Tubby Sibs shirtless. Er, no thanks.
Later comes the teams lagging at the back. Nelly shirtless. Eeeuw!
To make things worse, Team Rhino actually misses the ferry that takes the rest of the remaining team to Cazumel. They're so dead.
Team DZDB is driving to the pit stop.
They're going to be first.
But they get lost.
On a long, long road to the middle of nowhere.
"They are so stupid!" my husband cries out as he laughs until his tears roll down his cheeks.
When I can stop laughing, we see the two twins bicker among themselves, and promptly clutch each other as another insane burst of hilarity escape us. It's like following Muppets trying to solve quantum physics equations, people. It's so stupid and hilarious, oh, oh, oh!
If they win the fast forward and end up last, just like the Guidos almost did in the first season, this may be the best TAR ever. Heh heh heh.
But they got in first. God does look after the idiots a bit more than He does the rest of the folks on Earth.
Meanwhile, from Cazumel it's a mad dash to the finishing line - the Diamante K bungalows where the DZDB are at now, walking out from the sea shirtless and all hard abs like Abercrombie and Fitch gone hardcore. Hubby gives a sound of squeamish disgust while I suddenly get the urge to grate some cheese on all those powerfully gratable abs on my TV screen.
Later, Team Friends get there. Second. They want to oust Team DZDB. "They don't deserve to win!
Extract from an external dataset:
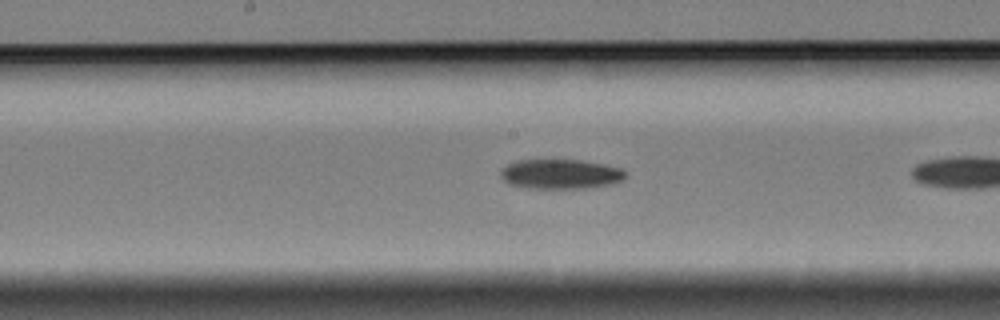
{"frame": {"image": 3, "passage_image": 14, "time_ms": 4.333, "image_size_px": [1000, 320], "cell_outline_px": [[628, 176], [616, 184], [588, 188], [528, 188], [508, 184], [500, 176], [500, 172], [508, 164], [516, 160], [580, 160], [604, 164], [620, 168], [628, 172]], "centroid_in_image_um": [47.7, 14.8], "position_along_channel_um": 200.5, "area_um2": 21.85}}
We do!" Mr Friends declares. "They're like Abercrombie and Fitch gone wrong!" And you're a jealous, petulant, sexually-frustrated shrew who is just peeved that you can't steal Dumber Zoolander away from his true love Dumberer Zoolander, so shut up, you whiny twat. No one rips on my Zoolander boyos and gets away with it, except me, of course, so go suck on some sour bananas, you troll.
Third place is Crack Whores, fourth Tool. It is frightening how the Crack Whores are clawing their ways to the top.
Fifth are Tools, sixth the Tubbies, and seventh is John Vito.
MIA gets in eighth. They probably held up a cantina somewhere along the way.
Dad and Nelly is ninth. Is it me or is Nelly an earthworm with limbs?
Tenth is... Token? Or Rhino?
One of these teams will be last and hence eliminated.
Both teams are lost.
"No!" I scream when Token reaches the finishing line. "Not my Rhinos! Not my funny funny Rhinos!"
The Rhinos are last and they are eliminated. No! No, no, no!
Bro Rhino cracks a funny. Sis Rhino and he make me tear up a bit with their barely held tears and trying so hard to be upbeat. But when Sis Rhino says rather haltingly "This is Team TNT, signing out," I think we Giggles are not alone when we shut off the TV with a heavy heart.
They are only starting to come alive, and they are going to be the funny, likeable, and amazing team we will cheer along with the Sibs to the final leg. At least, that's what we want to happen in a perfect world.
Bye, Rhino. We hardly know you, but... oh damn, come back. Come back! Sob.